◆ Exercise goal ◆
Identify every line in the entries below that contains the word "follows", and copy each of those lines in full.

** Opening Excerpted records block **

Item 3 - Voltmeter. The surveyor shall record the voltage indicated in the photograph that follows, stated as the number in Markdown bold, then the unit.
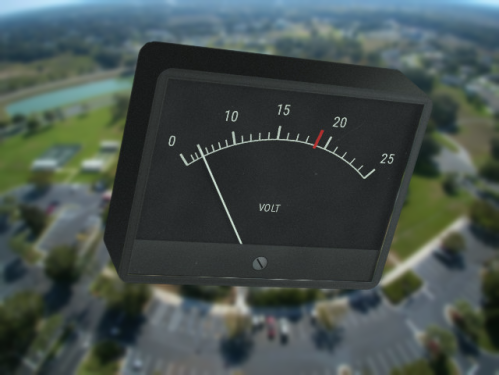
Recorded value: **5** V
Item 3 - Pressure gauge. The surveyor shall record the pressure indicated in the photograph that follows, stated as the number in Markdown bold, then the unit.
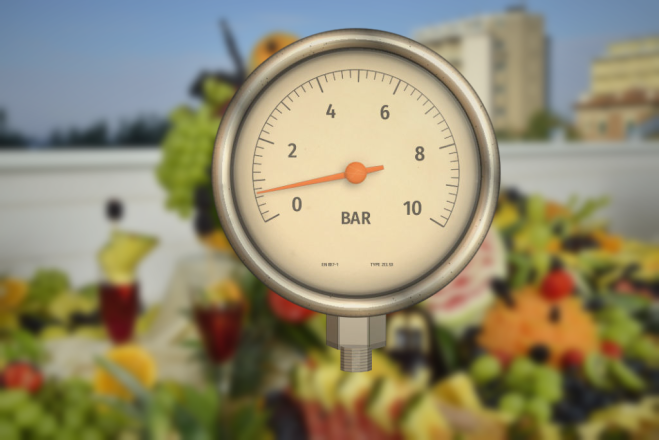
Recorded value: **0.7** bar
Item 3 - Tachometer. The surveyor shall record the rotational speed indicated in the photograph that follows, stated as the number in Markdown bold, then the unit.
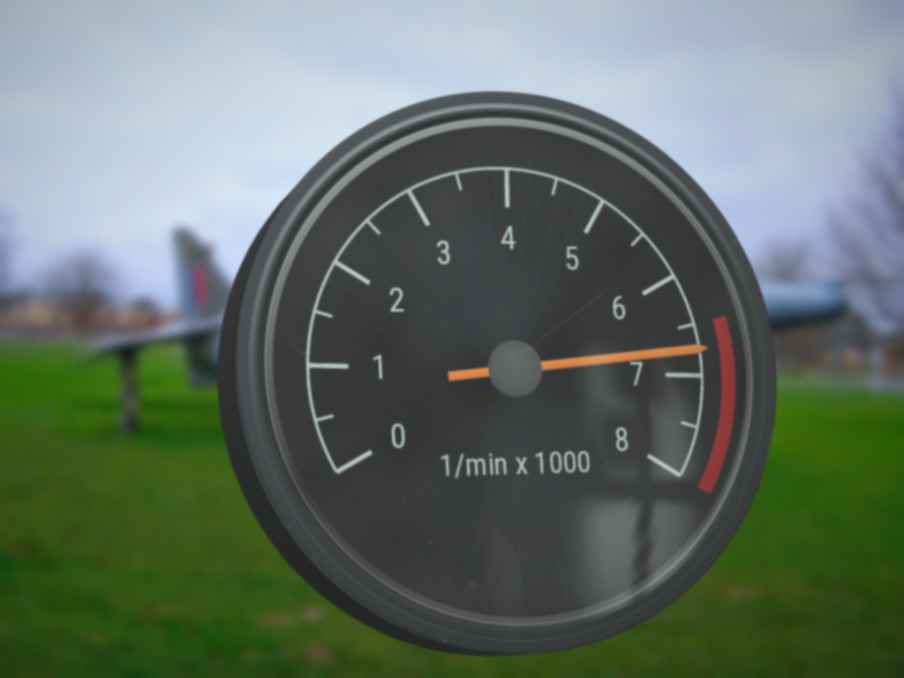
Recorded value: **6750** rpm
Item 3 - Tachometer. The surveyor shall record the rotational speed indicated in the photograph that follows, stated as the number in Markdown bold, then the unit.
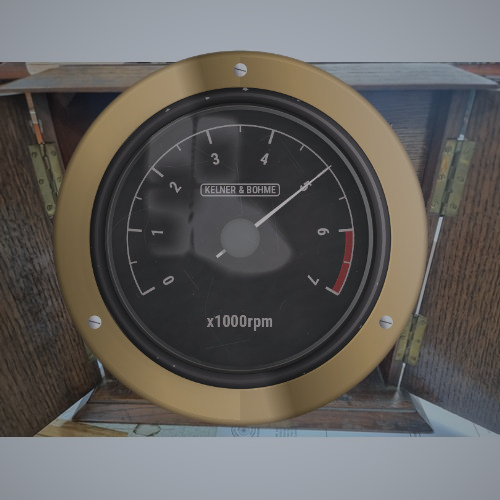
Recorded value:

** Closing Excerpted records block **

◆ Exercise response ◆
Item 3 - Voltmeter. The surveyor shall record the voltage indicated in the photograph that follows, stated as the number in Markdown bold, then the unit.
Item 3 - Pressure gauge. The surveyor shall record the pressure indicated in the photograph that follows, stated as the number in Markdown bold, then the unit.
Item 3 - Tachometer. The surveyor shall record the rotational speed indicated in the photograph that follows, stated as the number in Markdown bold, then the unit.
Item 3 - Tachometer. The surveyor shall record the rotational speed indicated in the photograph that follows, stated as the number in Markdown bold, then the unit.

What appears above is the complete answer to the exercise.